Many Breed Standards for purebred dogs refer to geometric shapes like a wedge-shaped head or square body proportions to describe the exhibit’s perfect conformation. The Cardigan Welsh Corgi does not have any mention of these types of shapes in the Standard.
If you were to invite a group of prospective judges to draw the outline of a Cardigan prior to listening to the educational presentation, you would find that many use sharp lines to delineate the silhouette of our unique breed. Although it is not directly mentioned in the Cardigan Standard, this version of the Corgi is a culmination of flowing lines with no sharp angles. The Pembroke is much different, and I suggest you review its Standard in detail to learn those major and subtle differences. They are two distinct breeds.
Although it is not directly mentioned in the Cardigan Standard, this version of the Corgi is a culmination of flowing lines with no sharp angles.
Our friends across the pond refer to German Shepherd Dogs as “Alsatian” dogs. Why do I bring this up? Older, experienced breeders know that Cardigans and Alsatians share some common characteristics.
I’ll never forget attending the judges’ education for the German Shepherd when the presenter made the following comment: “If you placed a drop of water on the head of a Shepherd, it should be able to roll completely off the body at the end of the tail. It would not be stopped by a sharp angle, because the body is nothing but flowing lines.”
Certainly, I am not suggesting that the Cardigan is nothing but a smaller version of the Shepherd. We don’t share the same topline, and indeed, not the same front assembly or movement. But, when it comes to gentle curves without brusque angles, the two breeds are very similar.
Another characteristic that the Standard doesn’t directly address is the existence of two distinct lines that judges need to look for and reward when adjudicating the Cardigan. We are all familiar with the need for a level “topline.” The Cardigan Welsh Corgi Standard simply says, “Topline level.” One should evaluate that topline not only on the table but also on the move.
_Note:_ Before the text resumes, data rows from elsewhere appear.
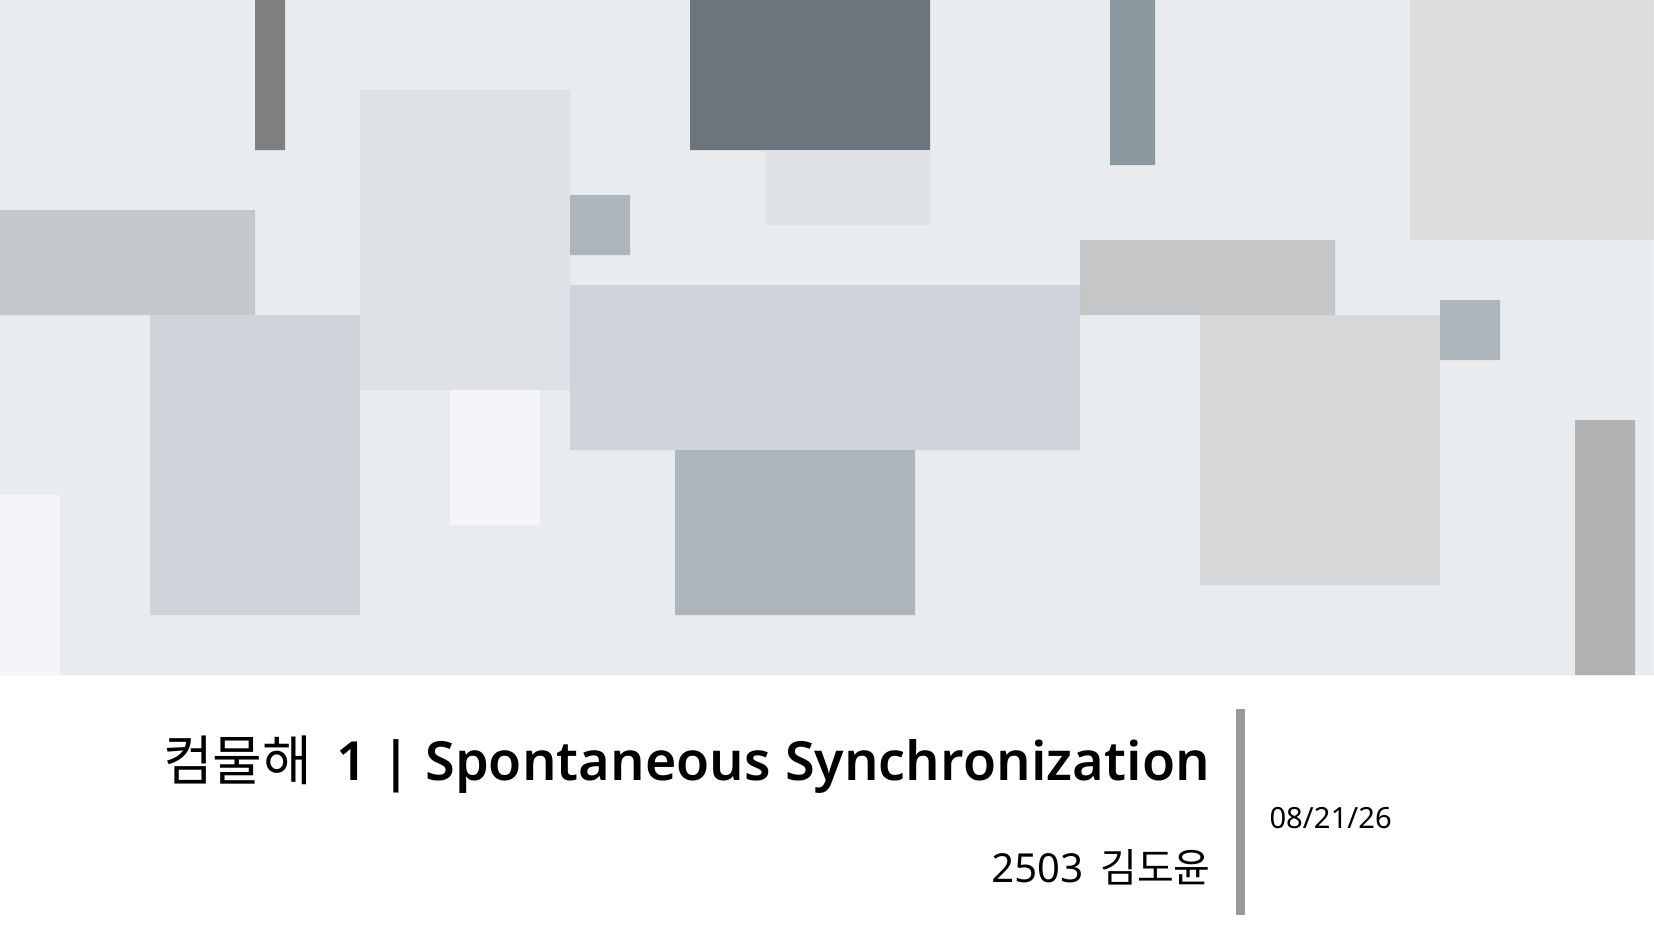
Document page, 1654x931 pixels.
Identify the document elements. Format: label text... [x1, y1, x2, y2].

subtitle 2503 김도윤 [59, 835, 1211, 895]
title 컴물해 1 | Spontaneous Synchronization [59, 694, 1211, 819]
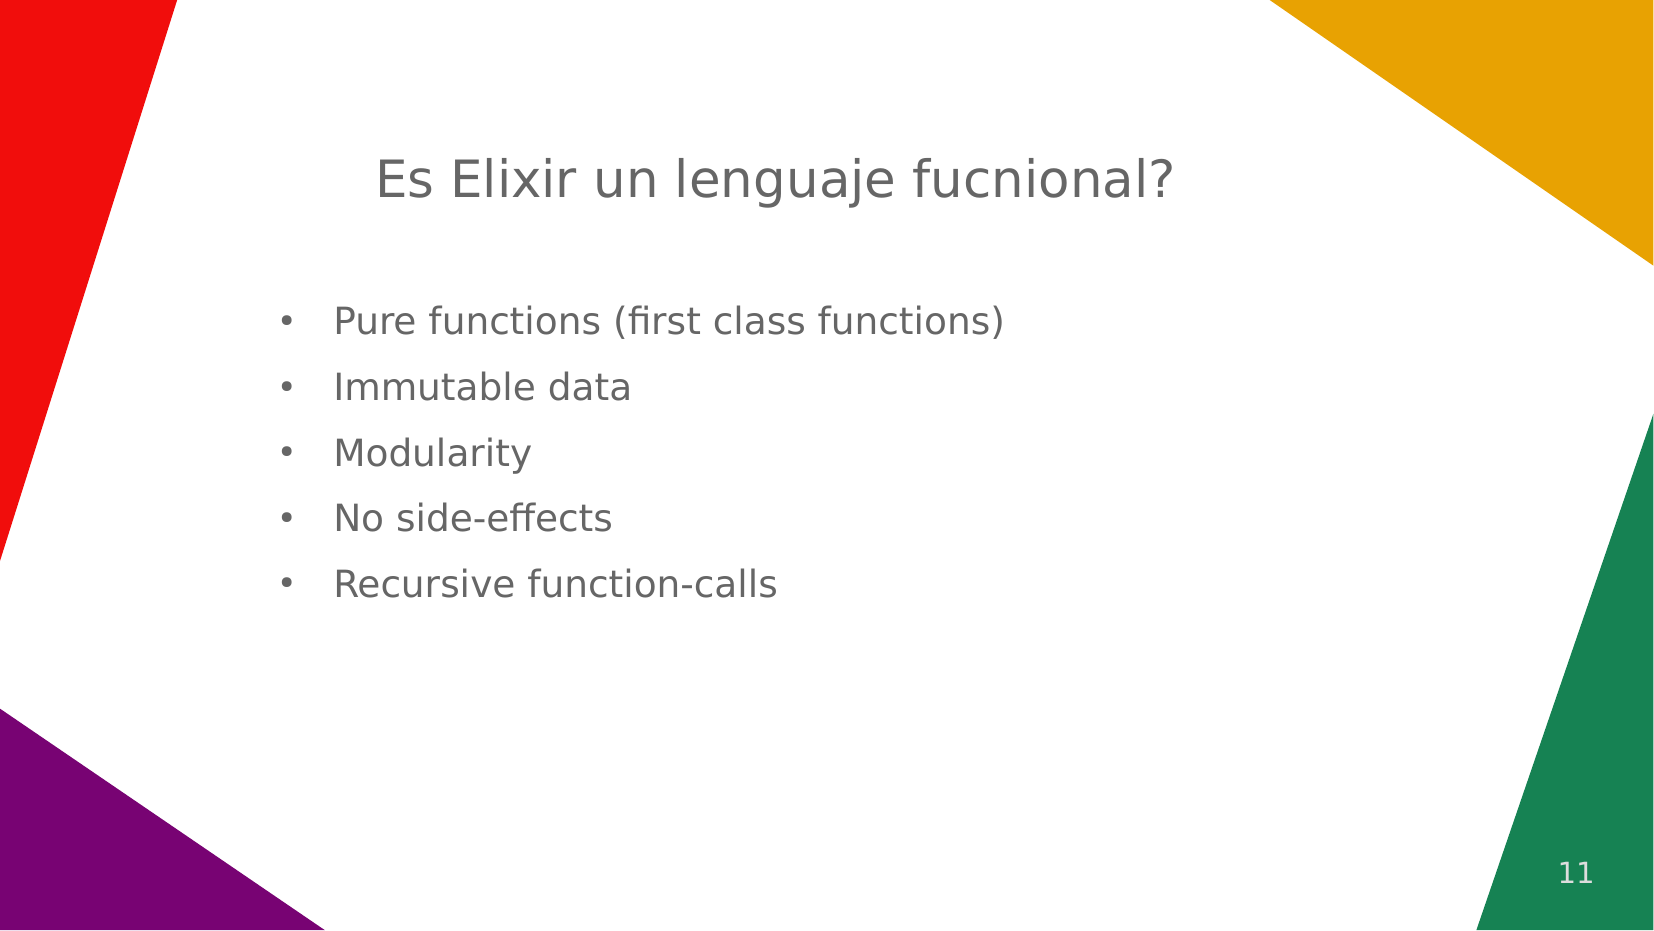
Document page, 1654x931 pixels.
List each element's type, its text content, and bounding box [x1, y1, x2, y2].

list Pure functions (first class functions) Immutable data Modularity No side-effects Recursive function-calls [262, 300, 1051, 788]
list Es Elixir un lenguaje fucnional? [375, 150, 1201, 226]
Is it steady when moving, or is it roaching with a constant bounce?
The other silhouette line that is just as important, but often overlooked, is the underline extending from the deep keel of the brisket, back to the tuck-up. This upward slope is called a “positive line.” Skilled handlers and/or groomers will often trim in this characteristic on their exhibit to accentuate this feature. Remember that the Standard clearly states, “Trimming is not allowed except to tidy feet…” If that underline has been obviously trimmed in, please penalize the exhibit. It shouldn’t be created with scissors but should appear naturally on a quality animal.
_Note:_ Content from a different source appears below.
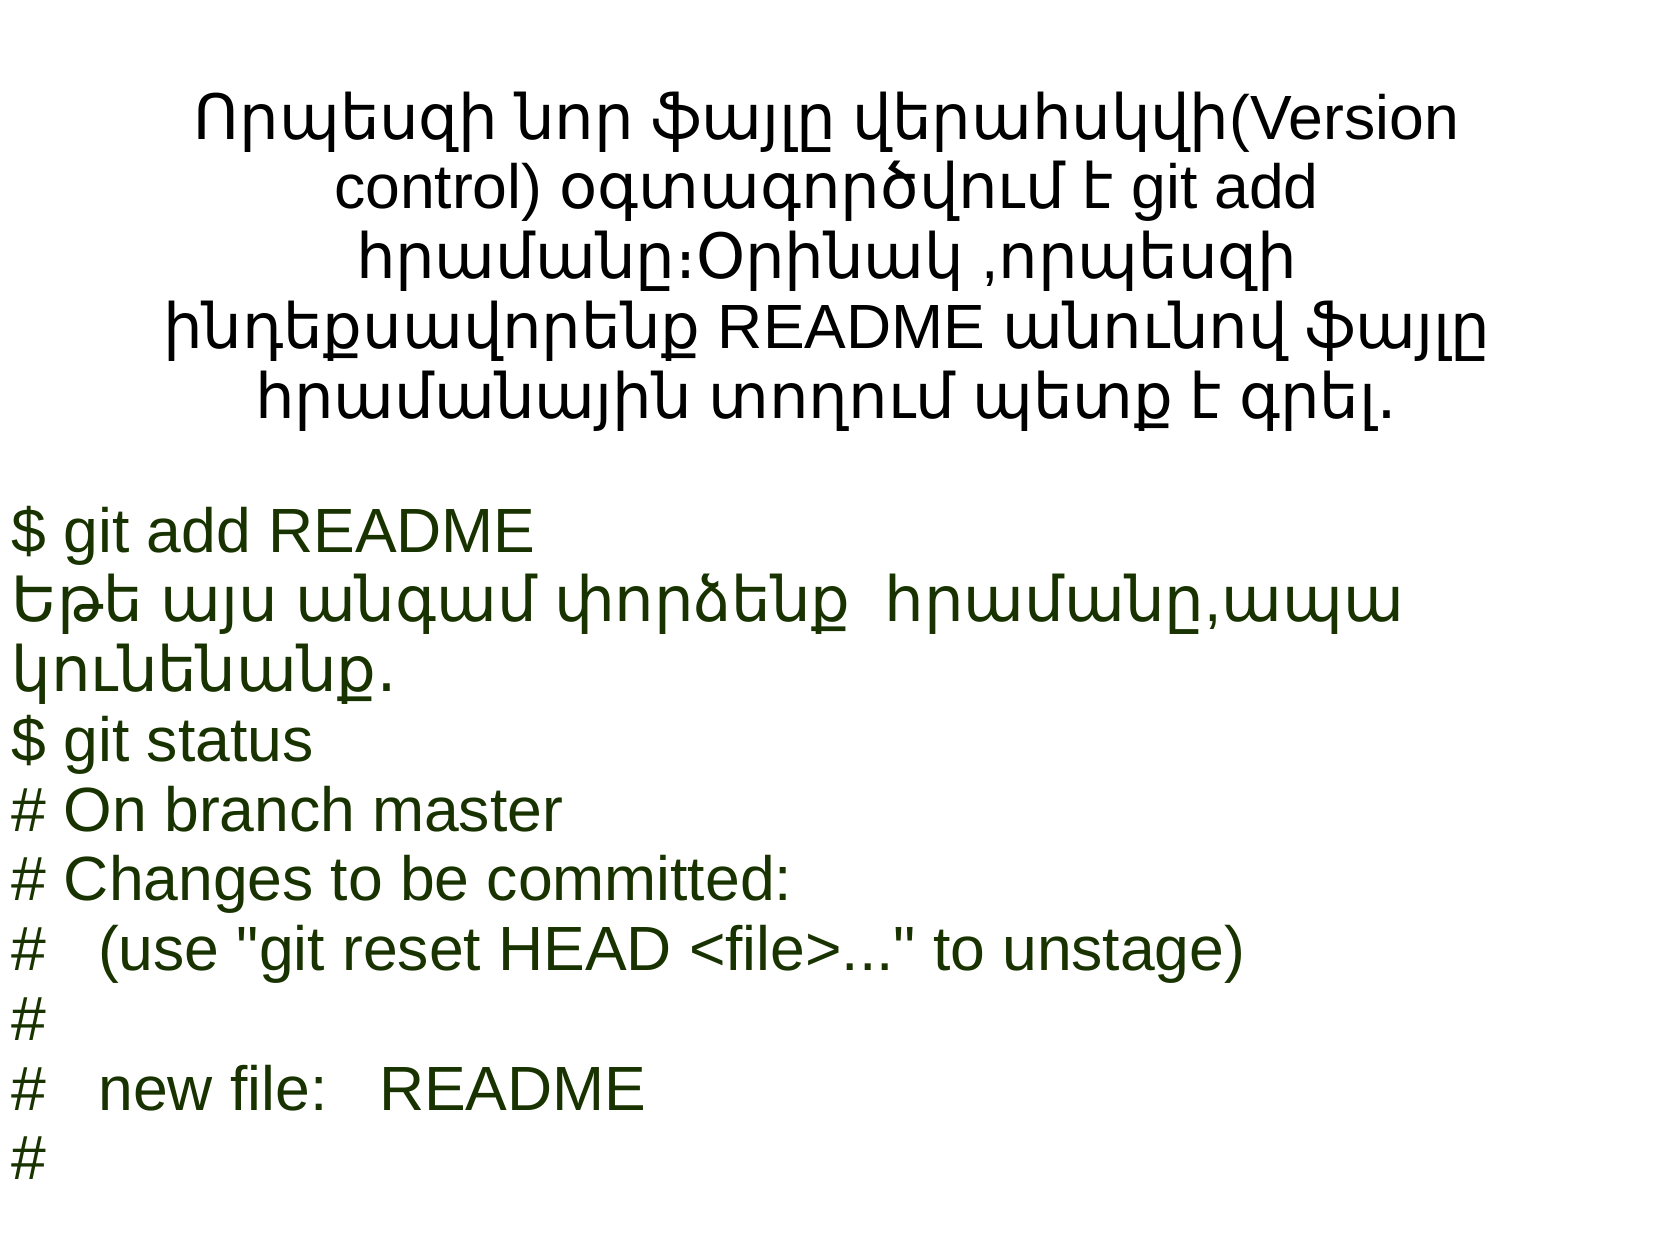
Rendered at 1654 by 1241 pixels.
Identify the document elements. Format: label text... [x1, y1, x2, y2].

subtitle $ git add README Եթե այս անգամ փորձենք հրամանը,ապա կունենանք․ $ git status # On branch master # Changes to be committed: # (use "git reset HEAD <file>..." to unstage) # # new file: README # [11, 495, 1501, 1193]
title Որպեսզի նոր ֆայլը վերահսկվի(Version control) օգտագործվում է git add հրամանը։Օրինակ ,որպեսզի ինդեքսավորենք README անունով ֆայլը հրամանային տողում պետք է գրել․ [82, 82, 1571, 432]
Another lesson I remember from my attendance at various judges’ education programs is one that has always stuck with me. If you place a breed at the end of a football field, you should be able to confidently identify that breed based on silhouette alone. I will admit that there are some breeds that are very similar and may be difficult to differentiate at that distance, but those within the AKC’s Herding Group shouldn’t be a problem for anyone with a good eye for a dog.
The Standard sets the stage for the Cardigan immediately at the beginning of the General Appearance description: “Low set with moderately heavy bone and deep chest. Overall silhouette long in proportion to height, culminating in a low tail set and fox-like brush.” If you have utilized the features we have discussed in this article, you should be able to quickly identify a proper Cardigan at 100 yards, let alone in a typical dog show ring when judging.
In general, our breed has significantly improved over the years, and Cardigans are now a force to be reckoned with in the Group ring and in Best in Show. But that Breed ring is ever so important to the breeders, both old and new. When less-than-desirable exhibits are rewarded points, it encourages those participants to continue down the same path, failing to recognize the inconsistencies of their exhibits.
When the judge just goes through the motions and awards in this manner, it says to the exhibitor that if this judge likes my dog, I must be doing something right. I am reminded of all-breed judge George Hietzman, God rest his sole, who once told me that he deliberately would hold a ribbon upside down when getting a photo with a dog that he wasn’t that enamored with. (I am sure a bunch of you are now rummaging through your old show photos with George to see if, indeed, you were one of those chosen ones!)
Now that you’ve soaked in some Cardigan knowledge, we will give you a clean sheet of paper and ask that you draw, once again, that unique outline. Even if you are not a skilled sketcher, you will easily recognize the culmination of flowing lines in your rendition. Remember this when you see that Cardigan Welsh Corgi on the table, with proper topline and underline and that drop of water coming off the end of the tail. Okay, down and back and send them around.